The muscular layer of the LA extends into the wall of the distal PVs. The length of extension of the atrial myocardium correlates with the extension of the pericardium along the PVs. The LSPV has the longest intrapericardial course (11–13 mm) and is the focus of atrial fibrillation in most patients. The LSPV is separated from the ostium of the LAA by the presence of a fold of the lateral atrial wall, known as the left lateral ridge, left tinea terminalis, or coumadin ridge . When prominent, it can be mistaken for a thrombus or mass. It is also important to recognize the anomalous drainage of PVs because it may go undetected until adulthood, when it may present with progressive shortness of breath. Pulmonary venous drainage is defined as anomalous if the PV is draining into any vascular structure other than the LA. If at least one PV drains into the LA, it is called a partial anomalous pulmonary venous connection ; otherwise, it is called total anomalous pulmonary venous drainage . On CT imaging, PV imaging can be obtained without the use of ECG gating but, if CT is being done for radiofrequency ablation planning, ECG gating is preferable (if low-dose acquisition is available), because it helps reproduce accurate epicardial and endoluminal volume-rendered images.
Left Ventricle
The LV is the outflow chamber of the heart that pumps the oxygenated blood into the systemic circulation. With respect to the RV, it lies posteriorly and to the left.
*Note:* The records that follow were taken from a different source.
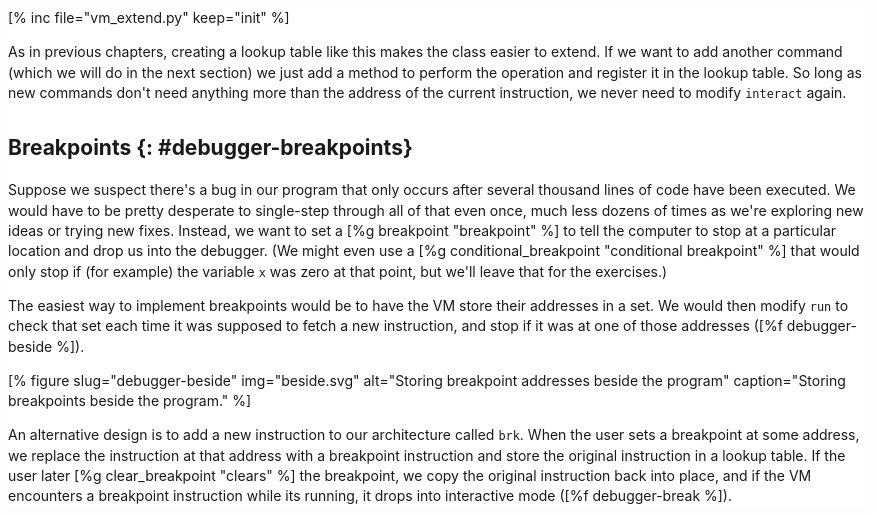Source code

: [% inc file="vm_extend.py" keep="init" %]

As in previous chapters,
creating a lookup table like this makes the class easier to extend.
If we want to add another command
(which we will do in the next section)
we just add a method to perform the operation
and register it in the lookup table.
So long as new commands don't need anything more than
the address of the current instruction,
we never need to modify `interact` again.

## Breakpoints {: #debugger-breakpoints}

Suppose we suspect there's a bug in our program
that only occurs after several thousand lines of code have been executed.
We would have to be pretty desperate to single-step through all of that even once,
much less dozens of times as we're exploring new ideas or trying new fixes.
Instead,
we want to set a [%g breakpoint "breakpoint" %]
to tell the computer to stop at a particular location
and drop us into the debugger.
(We might even use
a [%g conditional_breakpoint "conditional breakpoint" %]
that would only stop if (for example)
the variable `x` was zero at that point,
but we'll leave that for the exercises.)

The easiest way to implement breakpoints would be
to have the VM store their addresses in a set.
We would then modify `run` to check that set
each time it was supposed to fetch a new instruction,
and stop if it was at one of those addresses
([%f debugger-beside %]).

[% figure
   slug="debugger-beside"
   img="beside.svg"
   alt="Storing breakpoint addresses beside the program"
   caption="Storing breakpoints beside the program."
%]

An alternative design is to add a new instruction to our architecture called `brk`.
When the user sets a breakpoint at some address,
we replace the instruction at that address with a breakpoint instruction
and store the original instruction in a lookup table.
If the user later
[%g clear_breakpoint "clears" %]
the breakpoint,
we copy the original instruction back into place,
and if the VM encounters a breakpoint instruction while its running,
it drops into interactive mode
([%f debugger-break %]).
The LV has the thickest myocardium among the cardiac chambers, and its inner surface can be distinguished from the RV by the presence of fine trabeculae carneae, giving it a relatively smooth appearance. Fibrous continuity between the mitral and aortic valves also helps distinguish the LV from the RV. Another characteristic feature of the LV is the presence of anterior (lateral) and posterior (medial) papillary muscles, which are attached only to the free wall of the LV. Each papillary muscle receives chordae tendineae from either MV leaflet, which prevents regurgitation of blood into the LA during ventricular systole. The anterolateral papillary muscle has a richer blood supply, derived from the branches of the left anterior descending artery (LAD) and left circumflex artery (LCx). The posteromedial papillary muscle is more prone to necrosis owing to the relatively poor blood supply from the LCx and posterior descending artery (PDA).
Cardiac Valves
Improvement in the temporal and spatial resolutions of CT and MRI has enabled noninvasive evaluation of cardiac valvular structure and function. The valves that are commonly assessed by imaging include the aortic, mitral, pulmonic, and tricuspid valves.
Tricuspid Valve
The TV is composed of three leaflets and separates the RA from the RV. The TV apparatus consists of leaflets, annulus, commissures, chordae tendineae, and papillary muscles. The leaflets are labeled as anterior, posterior, and septal and are connected to a fibrous ring, known as the annulus. The three cusps are continuous to each other at their bases, forming the commissures. Due to lower right side pressure, the TV leaflets are usually thinner than the MV leaflets. The chordae tendineae attach to the free margin of the TV leaflets and connect them to the two papillary muscles. One distinguishing feature of the TV is the presence of the crista supraventricularis, which is a muscular ridge separating the TV from the pulmonic valve ( Fig. 3.7 ).
Pulmonic Valve
The pulmonic valve is a tricuspid semilunar valve that separates the RVOT from the pulmonary artery. Its three cusps (or leaflets) are labeled as right, left, and anterior. Anatomically, the pulmonic valve is located superior, anterior, and to the left of the aortic valve ( Fig. 3.8 ). The lack of fibrous continuity with the TV also helps distinguish the pulmonic valve from the aortic valve. The central part of the valve leaflet has a thick central focus, also known as the nodulus of the semilunar valve , and a thin lateral free edge margin, known as the lunula of the semilunar valve . Normally, the pulmonic valve measures 2.0 cm 2 /m 2 of body surface area.